Délaissées par leurs parents, les deux jumelles Aubépine et Clémentine vivent à Morneville. Elles adorent leur petite routine insipide, brutalement interrompue le jour de leur kidnapping. Les voici en haute mer, prisonnières d’un équipage impitoyable de femmes pirates… HISSEZ HAUT! L’aventure n’est pas leur fort… Humour pince-sans-rire et péripéties palpitantes rythment cette trilogie, n’en déplaisent aux sœurs Mouais !


Chronique réalisée en tout honnêteté suite à un partenariat avec les éditions Little Urban. Merci à eux pour leur confiance.

La traduction du titre du roman convient parfaitement à l’histoire, les deux soeurs étant particulièrement nonchalantes, ce qui donne lieu à des situations amusantes. L’humour dans le roman est très pince-sans-rire, presque absurde. Il y également beaucoup de jeux de mots qui y contribuent, les enfants vivent à Morneville, la pirate à qui il manque une jambe s’appelle Debois… ce sont plein de petits détails qui font de l’ensemble un vrai plaisir. C’est aussi un roman illustré, à la mise en page soignée, à noter qu’il s’agit d’un hardback ! L’aspect pédagogique se voit au début de chaque chapitre, avec un mot expliqué comme dans un dictionnaire accompagné d’une illustration explicative très drôle ! Cela permet aux enfants d’apprendre de nouveaux mots et d’enrichir leur vocabulaire.

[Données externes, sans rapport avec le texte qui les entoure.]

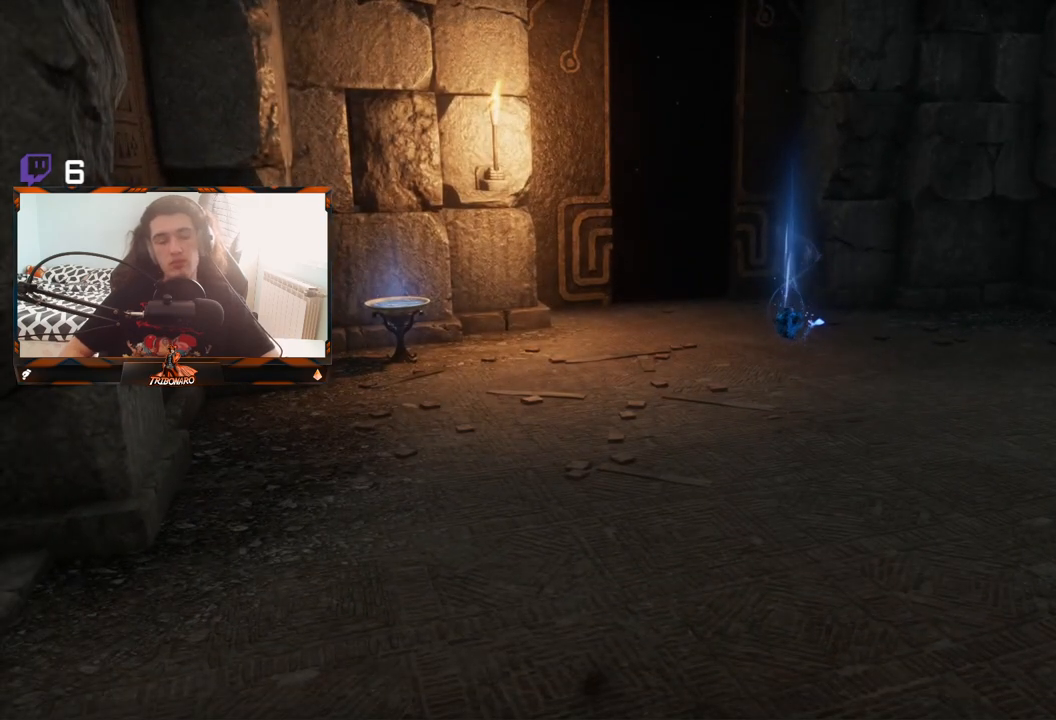
{"buttons": [], "left_stick": "right", "right_stick": "center", "events": [[200, "left_stick", "right"]]}
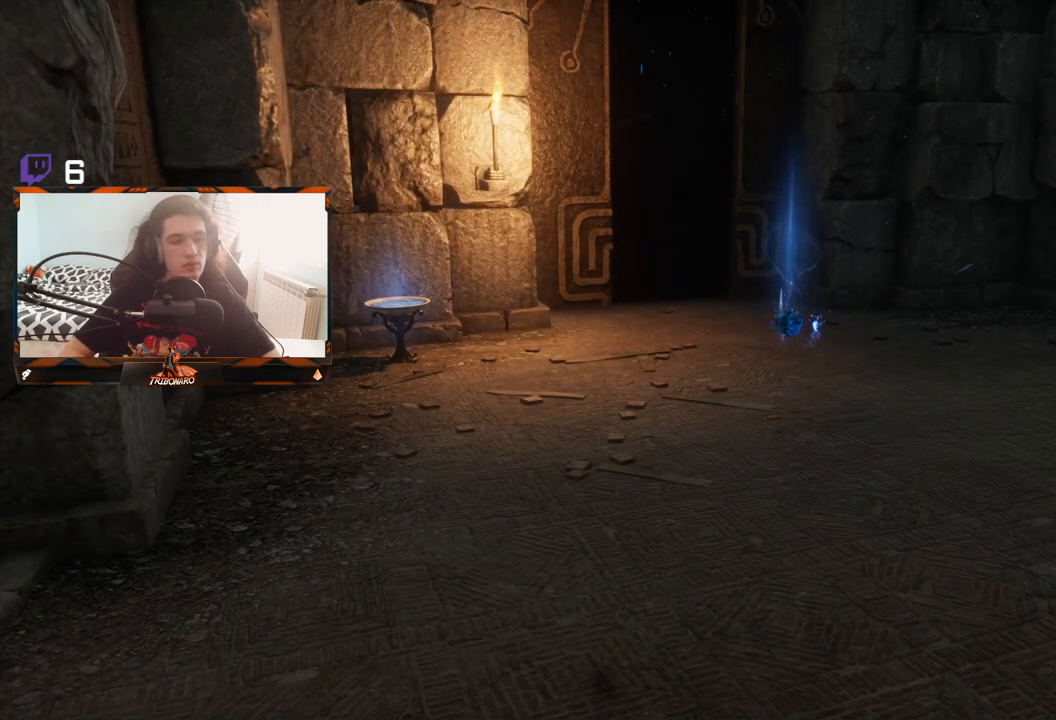
{"buttons": [], "left_stick": "right", "right_stick": "center", "events": []}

Certaines situations restent assez improbables du point de vue d’un adulte, avec les jeunes filles abandonnées par leurs parents, et qui vivent donc seules depuis de nombreuses années. Par contre, j’ai bien apprécié qu’elles ne pardonnent pas à leurs parents aussi facilement et qu’elles se rendent bien compte de leur irresponsabilité. Aubépine et Clémentine sont drôles sans le faire exprès, elles n’ont pas de véritable caractère affirmé mais des habitudes attachantes qui les rendent mignonnes. Par exemple, pour ne pas affronter la réalité en face, elles font semblant de dormir et j’ai trouvé ça excellent. Elles parleront à beaucoup d’enfants et d’adultes, l’autrice faisant passer le message qu’on peut très bien vivre notre petite vie tranquille sans pour autant vivre des aventures, qu’on peut très bien être heureux comme ça et qu’il faut faire les choses pour soi et pas parce que c’est ce qu’on attend de nous.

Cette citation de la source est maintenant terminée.